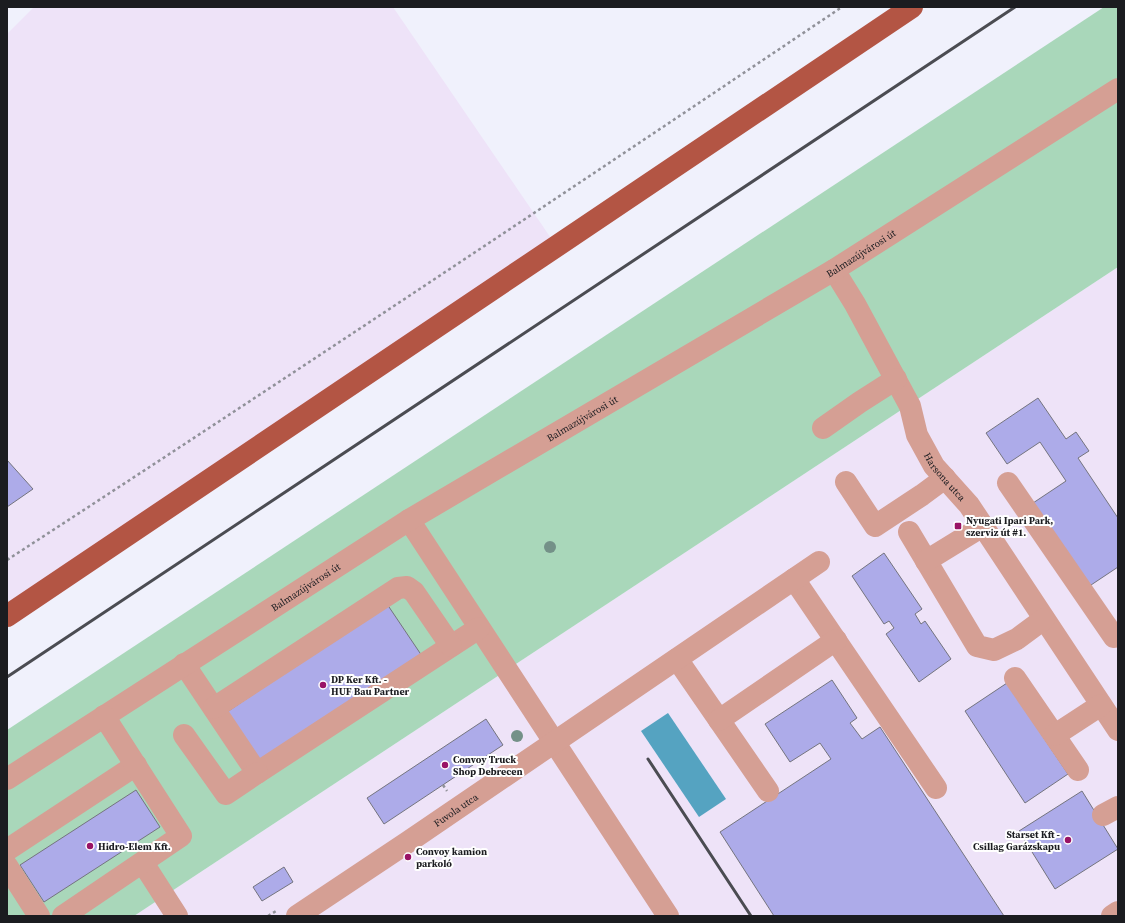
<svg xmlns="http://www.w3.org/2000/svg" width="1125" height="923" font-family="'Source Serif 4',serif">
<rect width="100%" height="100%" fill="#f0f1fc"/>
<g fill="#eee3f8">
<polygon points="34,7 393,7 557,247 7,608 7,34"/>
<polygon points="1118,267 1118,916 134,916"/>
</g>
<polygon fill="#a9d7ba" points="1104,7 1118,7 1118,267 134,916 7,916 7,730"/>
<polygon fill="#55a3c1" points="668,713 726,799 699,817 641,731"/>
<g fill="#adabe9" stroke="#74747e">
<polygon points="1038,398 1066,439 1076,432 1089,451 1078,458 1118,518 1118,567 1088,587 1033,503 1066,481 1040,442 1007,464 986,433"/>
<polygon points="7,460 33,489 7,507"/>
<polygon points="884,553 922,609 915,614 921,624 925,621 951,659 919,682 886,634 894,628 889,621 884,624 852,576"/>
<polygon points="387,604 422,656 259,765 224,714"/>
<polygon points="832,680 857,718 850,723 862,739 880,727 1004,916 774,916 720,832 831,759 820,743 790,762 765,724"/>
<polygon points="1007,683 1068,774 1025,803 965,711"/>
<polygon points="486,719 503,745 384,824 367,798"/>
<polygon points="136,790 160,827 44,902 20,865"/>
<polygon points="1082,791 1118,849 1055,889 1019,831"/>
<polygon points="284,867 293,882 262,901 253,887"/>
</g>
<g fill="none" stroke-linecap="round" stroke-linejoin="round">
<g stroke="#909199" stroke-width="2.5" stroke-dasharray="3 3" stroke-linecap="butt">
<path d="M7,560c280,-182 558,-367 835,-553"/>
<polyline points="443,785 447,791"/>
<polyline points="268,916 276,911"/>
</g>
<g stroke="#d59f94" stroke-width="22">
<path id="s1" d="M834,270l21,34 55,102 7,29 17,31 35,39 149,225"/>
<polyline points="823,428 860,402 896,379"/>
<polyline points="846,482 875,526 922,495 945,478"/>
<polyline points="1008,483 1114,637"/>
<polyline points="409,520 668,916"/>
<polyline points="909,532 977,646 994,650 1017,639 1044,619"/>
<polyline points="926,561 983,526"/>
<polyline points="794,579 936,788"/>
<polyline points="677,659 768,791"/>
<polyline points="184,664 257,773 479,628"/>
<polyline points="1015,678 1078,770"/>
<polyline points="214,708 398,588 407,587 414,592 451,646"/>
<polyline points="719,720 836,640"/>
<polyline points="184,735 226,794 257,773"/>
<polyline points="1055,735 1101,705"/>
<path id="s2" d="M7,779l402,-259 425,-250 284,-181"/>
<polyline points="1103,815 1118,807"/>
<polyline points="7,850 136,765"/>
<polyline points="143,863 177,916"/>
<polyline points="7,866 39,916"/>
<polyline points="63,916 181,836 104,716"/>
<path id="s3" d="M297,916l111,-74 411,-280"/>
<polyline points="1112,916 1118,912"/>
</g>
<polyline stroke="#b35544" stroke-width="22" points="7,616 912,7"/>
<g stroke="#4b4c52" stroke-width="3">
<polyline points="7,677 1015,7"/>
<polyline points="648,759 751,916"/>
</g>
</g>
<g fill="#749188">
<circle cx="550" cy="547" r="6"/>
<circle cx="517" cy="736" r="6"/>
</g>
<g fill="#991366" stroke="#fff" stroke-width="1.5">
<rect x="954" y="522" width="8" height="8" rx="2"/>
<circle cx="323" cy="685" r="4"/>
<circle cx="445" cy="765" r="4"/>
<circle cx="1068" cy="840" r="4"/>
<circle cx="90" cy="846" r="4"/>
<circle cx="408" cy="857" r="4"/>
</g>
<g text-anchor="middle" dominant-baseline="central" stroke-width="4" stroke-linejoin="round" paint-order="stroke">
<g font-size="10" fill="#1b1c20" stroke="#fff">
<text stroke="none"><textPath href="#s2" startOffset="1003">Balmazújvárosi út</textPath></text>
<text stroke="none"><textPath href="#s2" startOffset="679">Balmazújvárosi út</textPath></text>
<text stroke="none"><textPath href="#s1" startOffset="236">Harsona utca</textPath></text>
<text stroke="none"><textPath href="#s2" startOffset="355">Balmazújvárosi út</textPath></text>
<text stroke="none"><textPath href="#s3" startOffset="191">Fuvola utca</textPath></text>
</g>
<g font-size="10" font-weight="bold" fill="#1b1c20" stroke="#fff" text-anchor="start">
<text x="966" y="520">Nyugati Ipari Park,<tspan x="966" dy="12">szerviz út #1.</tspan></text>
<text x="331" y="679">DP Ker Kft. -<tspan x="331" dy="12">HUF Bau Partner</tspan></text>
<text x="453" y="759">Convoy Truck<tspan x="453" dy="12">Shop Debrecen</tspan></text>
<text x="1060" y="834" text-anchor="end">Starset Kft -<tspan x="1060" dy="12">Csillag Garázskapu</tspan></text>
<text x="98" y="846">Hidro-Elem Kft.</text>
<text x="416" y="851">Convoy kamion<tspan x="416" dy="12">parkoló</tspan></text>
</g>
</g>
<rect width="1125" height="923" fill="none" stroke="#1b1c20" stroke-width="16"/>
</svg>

======

- **EXERCISE DIRECTIONS**: Look through the entries above; copy every line holding the string "linecap".

- **RESPONSE**:
<g fill="none" stroke-linecap="round" stroke-linejoin="round">
<g stroke="#909199" stroke-width="2.5" stroke-dasharray="3 3" stroke-linecap="butt">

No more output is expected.